▼

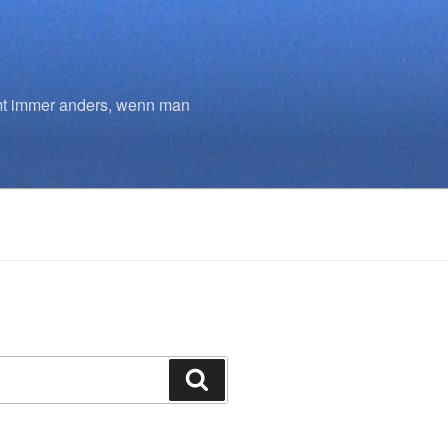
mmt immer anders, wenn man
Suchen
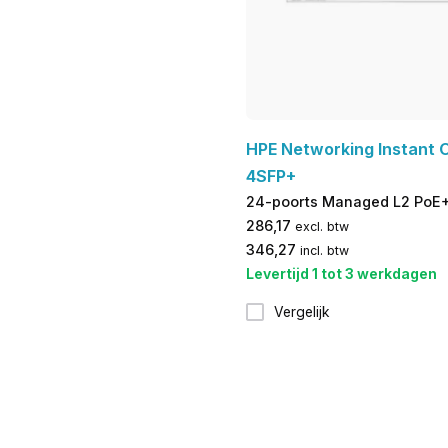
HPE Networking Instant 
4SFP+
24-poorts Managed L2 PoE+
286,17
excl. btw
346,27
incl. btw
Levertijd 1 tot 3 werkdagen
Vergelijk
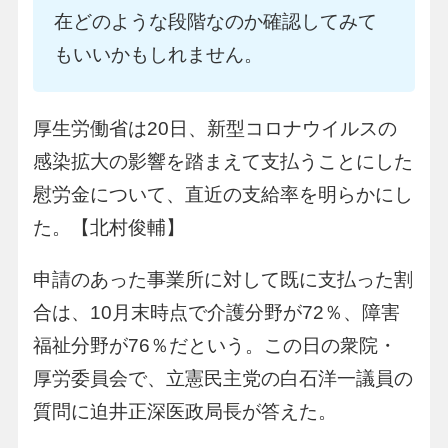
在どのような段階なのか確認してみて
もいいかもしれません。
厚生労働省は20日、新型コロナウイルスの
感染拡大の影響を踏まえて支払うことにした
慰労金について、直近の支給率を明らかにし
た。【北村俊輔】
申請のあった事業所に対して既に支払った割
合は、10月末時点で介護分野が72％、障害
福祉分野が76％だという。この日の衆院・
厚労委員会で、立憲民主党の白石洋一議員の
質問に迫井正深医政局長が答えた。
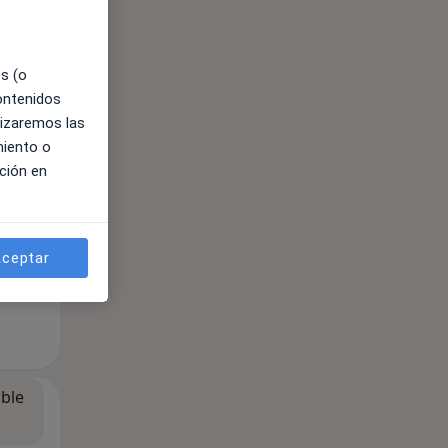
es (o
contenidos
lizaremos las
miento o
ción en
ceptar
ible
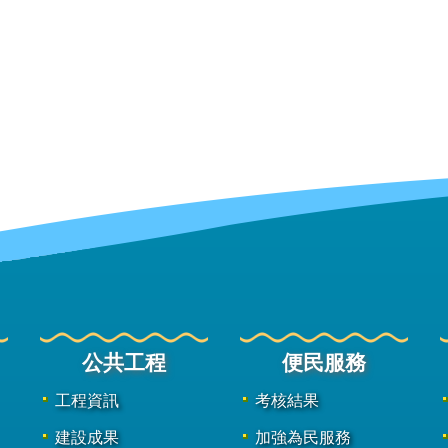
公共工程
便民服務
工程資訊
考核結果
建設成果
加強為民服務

▲
▼

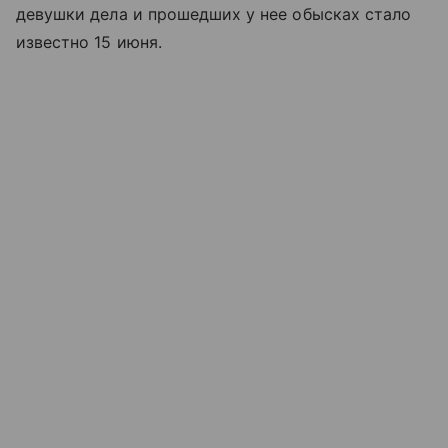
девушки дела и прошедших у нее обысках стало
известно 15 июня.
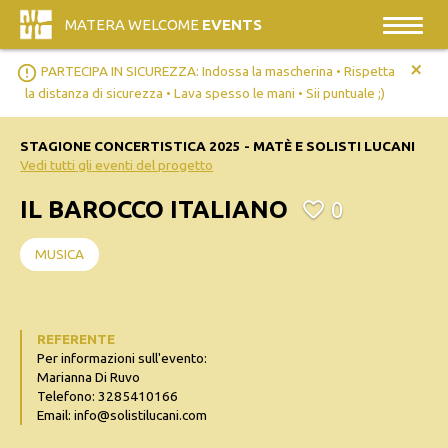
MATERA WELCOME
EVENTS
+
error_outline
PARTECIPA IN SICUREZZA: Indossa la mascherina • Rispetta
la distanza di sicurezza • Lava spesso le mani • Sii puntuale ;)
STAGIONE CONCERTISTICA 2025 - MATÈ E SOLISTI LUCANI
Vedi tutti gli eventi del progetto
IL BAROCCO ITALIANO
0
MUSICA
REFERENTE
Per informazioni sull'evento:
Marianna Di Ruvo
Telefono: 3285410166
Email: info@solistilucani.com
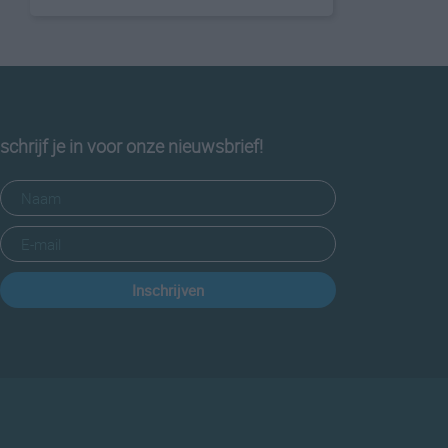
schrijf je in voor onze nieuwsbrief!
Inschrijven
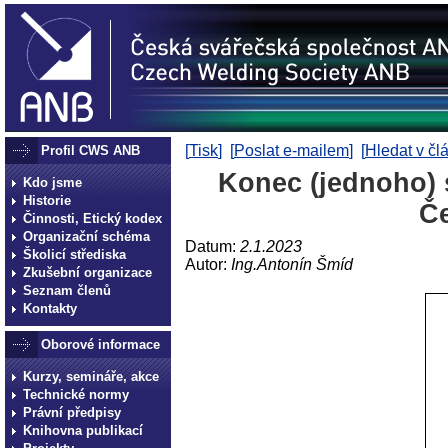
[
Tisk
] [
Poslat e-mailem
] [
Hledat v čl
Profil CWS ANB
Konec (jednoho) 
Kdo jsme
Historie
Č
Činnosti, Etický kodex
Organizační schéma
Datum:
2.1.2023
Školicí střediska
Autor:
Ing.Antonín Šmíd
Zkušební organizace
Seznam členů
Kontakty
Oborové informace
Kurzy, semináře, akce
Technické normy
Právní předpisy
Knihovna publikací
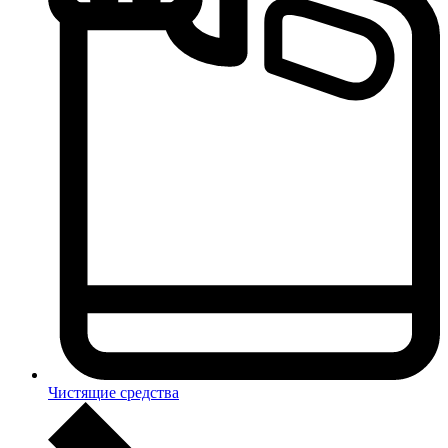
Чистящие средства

▲
▼

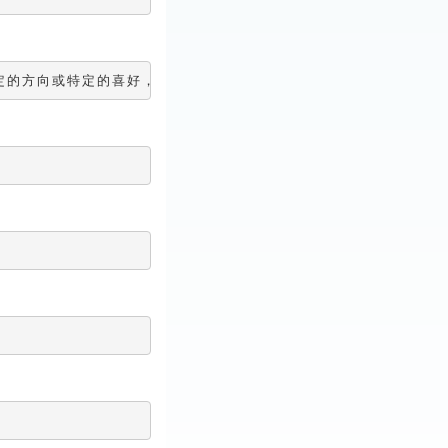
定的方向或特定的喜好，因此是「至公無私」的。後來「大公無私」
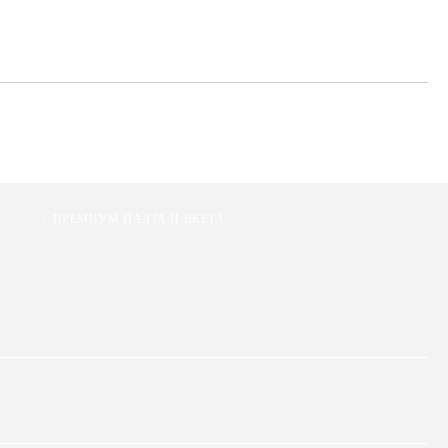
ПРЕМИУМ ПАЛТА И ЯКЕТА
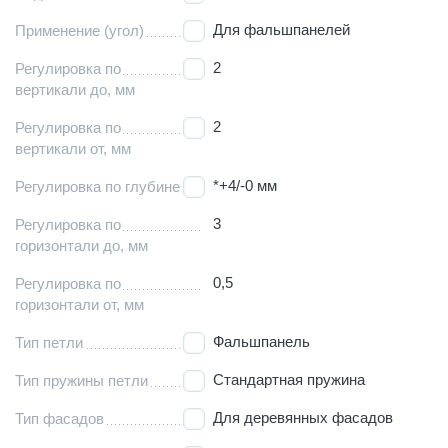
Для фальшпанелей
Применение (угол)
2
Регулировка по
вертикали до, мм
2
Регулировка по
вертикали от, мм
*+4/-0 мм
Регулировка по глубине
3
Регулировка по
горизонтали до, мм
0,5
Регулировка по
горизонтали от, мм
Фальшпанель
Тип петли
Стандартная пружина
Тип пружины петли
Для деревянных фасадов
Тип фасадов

▲

# Work to complete
Update the data lines starting at the line containing "Для фальшпанелей" and ending at the line containing "Тип фасадов" by replacing "Стандартная пружина" with "Усиленная пружина". Return only those lines, with everything else unchanged.

# Solution to the exercise
Для фальшпанелей
Применение (угол)
2
Регулировка по
вертикали до, мм
2
Регулировка по
вертикали от, мм
*+4/-0 мм
Регулировка по глубине
3
Регулировка по
горизонтали до, мм
0,5
Регулировка по
горизонтали от, мм
Фальшпанель
Тип петли
Усиленная пружина
Тип пружины петли
Для деревянных фасадов
Тип фасадов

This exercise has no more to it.